- **Text under study**:
It was the location of bridges that determined the course of roads and stimulated their growth. During the 13th century there was a change from the idea of a road that simply went to the local market to the idea of a network serving the whole kingdom. This was stimulated by increasing trade, new ports and the economic activities of castles, cathedrals and monasteries. However, most importantly, towns could not grow without bridges and roads. Horse transport and a road and bridge network supported the rapid growth of towns such as London and Norwich that needed vast quantities of food, drink and firewood to survive. As a rough guide, a town of 3,000 people would need the produce of ten villages or over three square miles to support it, and all this had to be brought to town every day.17 Finally, the growth of an effective road network made it easier to transport building materials. The reliance on cheap but slow water transport decreased as faster horse-drawn wagons took over as the principal means of moving material round the countryside.18
Fig. 73 The medieval Exe Bridge, Exeter, Cornwall, built in 1200 through the efforts of Nicholas Gervaise, a wealthy merchant who was four times mayor of the city. Like many medieval bridges, it was endowed with property to provide an income for its upkeep.
Fig. 74 Thomas Hearne, view of Durham from the northeast c.1783. Elvet Bridge was rebuilt and extended in 1228 and incorporated St James’s and St Andrew’s Chapels, one at each end. In the background is the tower of the cathedral and, on a mound, the Castle Keep.
The Countryside
The Norman invaders came to exploit the English countryside. While they did not introduce a new system of social obligation on the population (Saxon lords had received all sorts of service from their dependants), the Conquest did result in the tightening and redefinition of the bonds of lordship. Norman landlords of the first generation were interested in labour obligations from their tenants, but later generations were more interested in cash from rents and fees, made possible by the fact that many tenants were generating a healthy cash surplus from agriculture by 1100. Villages were occupied by what we call peasants. The term is unfortunate as it gives the impression of poverty-stricken and down-trodden illiterates eking out a living from the soil. Villagers, who made up 80 per cent of the population, were in fact smallholders farming anything between 5 and 40 acres. Half held their land in villeinage; that is to say they owed their landlord payment, labour services and required permission to marry. The rest were freemen, who often had smaller landholdings. Villeins and freemen alike cooperated in the common-field system, where it existed (p. 54), but were also engaged in market activities: buying, selling and making money. By the 1180s the economic stability of the richer peasants started having an impact on the places in which they lived. This impact varied hugely across the country and even between adjacent villages. Dwellings were normally set in a banked or hedged toft of about a quarter acre within this (fig. 26). In some parts of the country – particularly the south-west – a single building or long house contained space at one end for people and at the other for animals. This arrangement was becoming less common by the 13th century; by then most tofts in the midlands and the south-east had a principal cottage grouped with a barn or granary and sometimes a byre. Richer peasants might also have a separate kitchen, a freestanding bake-house and even a dovecot or cart-house.

Saved entries:
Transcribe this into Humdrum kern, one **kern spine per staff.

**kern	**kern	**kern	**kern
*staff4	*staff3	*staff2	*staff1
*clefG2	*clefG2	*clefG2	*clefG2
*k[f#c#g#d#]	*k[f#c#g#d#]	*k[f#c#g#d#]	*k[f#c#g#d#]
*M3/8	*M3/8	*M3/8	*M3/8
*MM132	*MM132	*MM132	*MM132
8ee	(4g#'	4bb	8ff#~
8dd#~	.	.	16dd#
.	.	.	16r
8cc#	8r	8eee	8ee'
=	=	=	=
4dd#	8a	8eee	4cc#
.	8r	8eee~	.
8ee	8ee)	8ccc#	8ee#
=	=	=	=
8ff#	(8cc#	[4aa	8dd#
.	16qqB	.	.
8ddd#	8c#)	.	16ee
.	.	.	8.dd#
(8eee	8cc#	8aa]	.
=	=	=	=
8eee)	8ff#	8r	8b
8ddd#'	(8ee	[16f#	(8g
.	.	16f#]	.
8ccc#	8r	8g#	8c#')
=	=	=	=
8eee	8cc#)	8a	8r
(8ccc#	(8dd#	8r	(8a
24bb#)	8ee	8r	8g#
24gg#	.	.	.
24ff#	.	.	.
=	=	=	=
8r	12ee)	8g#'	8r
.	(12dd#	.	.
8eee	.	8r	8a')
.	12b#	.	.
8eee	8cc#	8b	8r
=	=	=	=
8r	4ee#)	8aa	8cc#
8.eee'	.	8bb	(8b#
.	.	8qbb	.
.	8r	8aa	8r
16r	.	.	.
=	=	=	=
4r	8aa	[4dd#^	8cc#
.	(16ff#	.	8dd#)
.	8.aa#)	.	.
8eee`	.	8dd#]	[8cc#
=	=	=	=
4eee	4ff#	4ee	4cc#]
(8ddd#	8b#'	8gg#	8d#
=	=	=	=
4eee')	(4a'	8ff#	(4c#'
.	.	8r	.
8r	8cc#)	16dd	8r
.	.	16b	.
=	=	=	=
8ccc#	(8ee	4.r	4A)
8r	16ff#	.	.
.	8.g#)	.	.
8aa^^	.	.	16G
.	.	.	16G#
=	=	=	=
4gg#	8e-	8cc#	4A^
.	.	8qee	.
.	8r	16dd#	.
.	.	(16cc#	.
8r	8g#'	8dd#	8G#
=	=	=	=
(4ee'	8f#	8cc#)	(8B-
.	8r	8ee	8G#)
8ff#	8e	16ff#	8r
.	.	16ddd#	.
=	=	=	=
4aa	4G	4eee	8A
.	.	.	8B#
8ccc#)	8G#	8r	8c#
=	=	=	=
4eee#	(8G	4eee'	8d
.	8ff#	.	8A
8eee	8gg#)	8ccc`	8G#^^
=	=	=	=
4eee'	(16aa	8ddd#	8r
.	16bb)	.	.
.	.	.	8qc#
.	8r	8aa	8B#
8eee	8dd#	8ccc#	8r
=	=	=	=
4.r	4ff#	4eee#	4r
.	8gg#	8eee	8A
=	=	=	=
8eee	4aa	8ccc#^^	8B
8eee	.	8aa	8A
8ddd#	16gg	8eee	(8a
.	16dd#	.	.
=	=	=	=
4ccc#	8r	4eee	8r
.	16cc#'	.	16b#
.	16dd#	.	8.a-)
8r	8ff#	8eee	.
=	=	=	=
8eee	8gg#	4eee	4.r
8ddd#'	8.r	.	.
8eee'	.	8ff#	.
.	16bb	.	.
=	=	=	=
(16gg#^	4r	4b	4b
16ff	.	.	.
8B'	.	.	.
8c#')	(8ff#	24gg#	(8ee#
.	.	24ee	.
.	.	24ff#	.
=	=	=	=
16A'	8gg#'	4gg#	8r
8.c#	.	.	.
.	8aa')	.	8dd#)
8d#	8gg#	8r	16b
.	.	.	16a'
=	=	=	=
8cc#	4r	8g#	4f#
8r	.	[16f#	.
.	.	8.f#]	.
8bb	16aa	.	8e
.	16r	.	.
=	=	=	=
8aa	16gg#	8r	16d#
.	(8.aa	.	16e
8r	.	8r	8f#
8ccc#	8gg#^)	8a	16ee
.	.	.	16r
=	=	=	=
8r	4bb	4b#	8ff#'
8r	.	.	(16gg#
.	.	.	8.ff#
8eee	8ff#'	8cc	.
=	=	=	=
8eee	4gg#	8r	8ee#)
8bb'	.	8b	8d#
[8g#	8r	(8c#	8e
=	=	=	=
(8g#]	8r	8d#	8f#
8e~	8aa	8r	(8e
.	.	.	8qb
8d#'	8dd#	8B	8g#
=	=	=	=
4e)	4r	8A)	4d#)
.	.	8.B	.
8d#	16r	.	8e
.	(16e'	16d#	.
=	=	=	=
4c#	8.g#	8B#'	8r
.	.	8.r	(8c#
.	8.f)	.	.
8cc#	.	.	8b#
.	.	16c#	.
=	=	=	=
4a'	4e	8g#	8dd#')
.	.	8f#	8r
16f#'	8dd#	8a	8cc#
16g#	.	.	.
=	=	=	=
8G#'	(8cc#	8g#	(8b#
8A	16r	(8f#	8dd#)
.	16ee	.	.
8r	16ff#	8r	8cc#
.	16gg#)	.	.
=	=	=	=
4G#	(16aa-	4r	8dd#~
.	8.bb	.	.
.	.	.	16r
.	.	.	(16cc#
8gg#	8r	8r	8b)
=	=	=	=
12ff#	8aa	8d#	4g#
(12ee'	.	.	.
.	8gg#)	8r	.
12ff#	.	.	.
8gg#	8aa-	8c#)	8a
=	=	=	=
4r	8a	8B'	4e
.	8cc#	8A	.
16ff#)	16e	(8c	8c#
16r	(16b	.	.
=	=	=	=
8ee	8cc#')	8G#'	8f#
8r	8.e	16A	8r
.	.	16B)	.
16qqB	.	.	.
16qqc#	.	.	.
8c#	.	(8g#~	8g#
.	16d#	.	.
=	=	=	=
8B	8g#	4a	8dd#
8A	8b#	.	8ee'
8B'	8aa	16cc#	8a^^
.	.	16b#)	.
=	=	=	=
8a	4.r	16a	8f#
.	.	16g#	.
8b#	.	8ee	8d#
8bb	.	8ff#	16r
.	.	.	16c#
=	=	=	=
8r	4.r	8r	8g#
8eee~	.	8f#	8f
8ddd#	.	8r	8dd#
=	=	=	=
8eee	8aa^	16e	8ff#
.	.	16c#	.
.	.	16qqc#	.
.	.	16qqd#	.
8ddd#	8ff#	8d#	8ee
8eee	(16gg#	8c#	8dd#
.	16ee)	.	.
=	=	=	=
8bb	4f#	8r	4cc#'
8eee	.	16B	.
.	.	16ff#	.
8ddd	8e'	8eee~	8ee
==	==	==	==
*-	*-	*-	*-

- **What the exercise asks**:
Write out the part of the passage on medieval England that starts with "Fig. 74 Thomas" and goes on through "the Castle Keep.". Draw only on the passage on medieval England and not on the data.

- **Solution to the problem**:
Fig. 74 Thomas Hearne, view of Durham from the northeast c.1783. Elvet Bridge was rebuilt and extended in 1228 and incorporated St James’s and St Andrew’s Chapels, one at each end. In the background is the tower of the cathedral and, on a mound, the Castle Keep.